MTU 9000: Why Jumbo Frames are Mandatory
The 1500B Bottleneck
The standard Ethernet Maximum Transmission Unit (MTU) of **1500 bytes** was established decades ago for 10Mbps networks. At 400Gbps, transmitting a 1GB file in 1500B chunks requires more than **700,000 packets**. Each packet generates an interrupt, a CPU context switch, and a header lookup.
Interrupt Coalescence
Fewer packets mean fewer hardware interrupts handled by the CPU. This frees up cycles for the actual AI training workload or NCCL collective operations.
Header Efficiency
Header overhead (L2+L3+L4) is constant per packet. A larger MTU increases the payload-to-header ratio, significantly improving goodput in RDMA-intensive fabrics.

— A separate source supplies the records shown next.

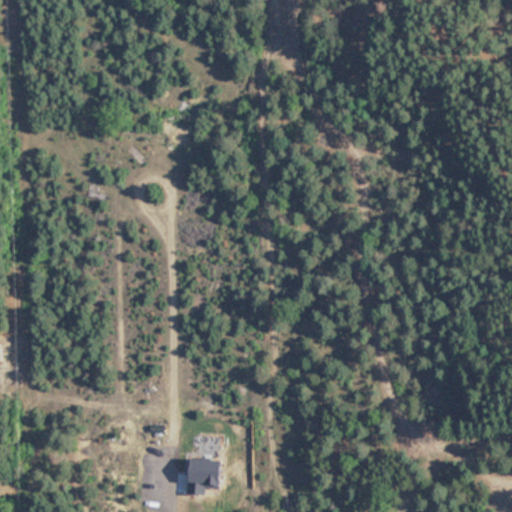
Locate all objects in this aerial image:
building: (143, 133)
road: (141, 354)
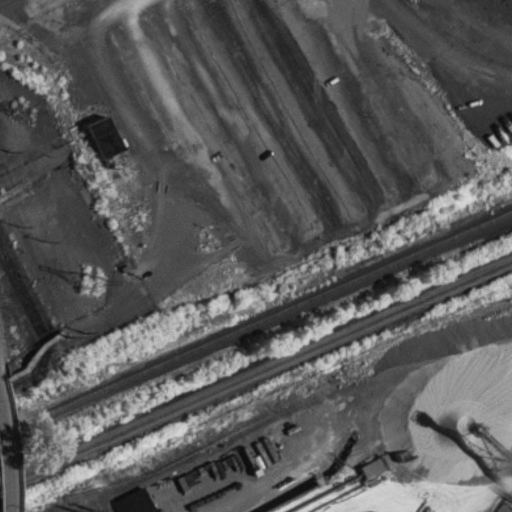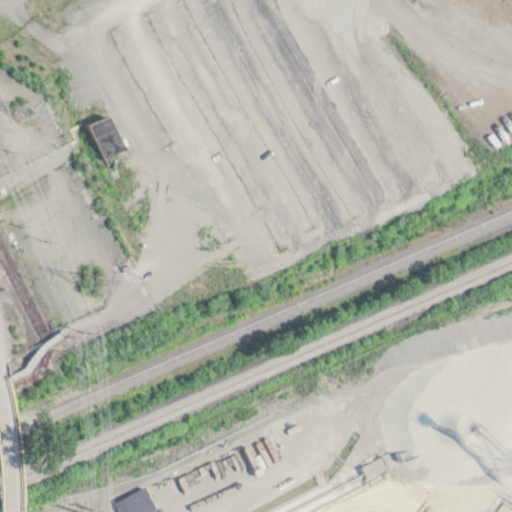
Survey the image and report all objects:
road: (448, 40)
parking lot: (281, 117)
building: (105, 133)
building: (130, 176)
power plant: (256, 259)
railway: (255, 303)
power tower: (64, 332)
railway: (256, 366)
building: (265, 449)
building: (370, 464)
building: (218, 469)
building: (194, 479)
building: (204, 479)
road: (2, 485)
road: (260, 485)
building: (138, 499)
building: (133, 500)
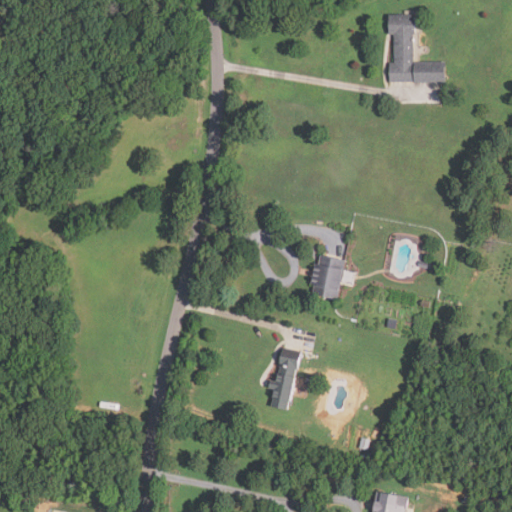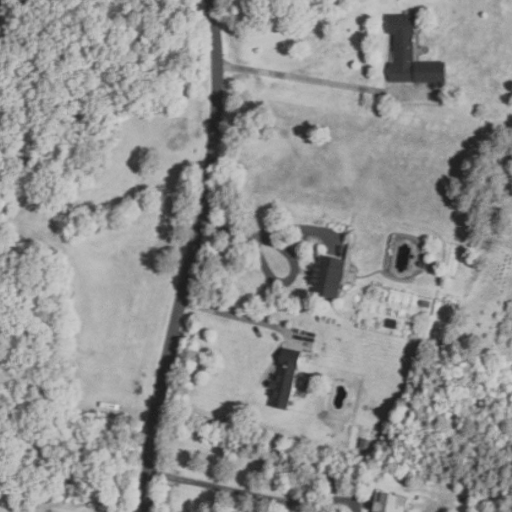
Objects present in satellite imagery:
building: (408, 54)
building: (409, 54)
road: (320, 82)
road: (266, 233)
road: (193, 257)
building: (424, 265)
road: (292, 276)
building: (328, 277)
building: (329, 277)
road: (241, 317)
building: (393, 324)
building: (285, 380)
building: (286, 381)
road: (294, 496)
building: (391, 503)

Comparison: 1500B vs. 10240B MTU
| Metric | 1500B MTU | 9000B (Jumbo) |
|---|---|---|
| Packets per 1GB Data | ~715,000 | ~115,000 |
| CPU Context Switches | High (Bottleneck) | Minimal |
| Throughput Stability | Erratic | Sustained Peak |
| Switch Buffer Usage | Optimized for small packets | Requires careful tuning |
Performance Trade-offs
While Jumbo Frames are a net gain for bulk data transfer (AI training), they introduce "Head of Line Blocking" for smaller status packets. In high-performance AI fabrics, this is mitigated through **ETS (Enhanced Transmission Selection)**, which prioritizes small control packets over large data frames.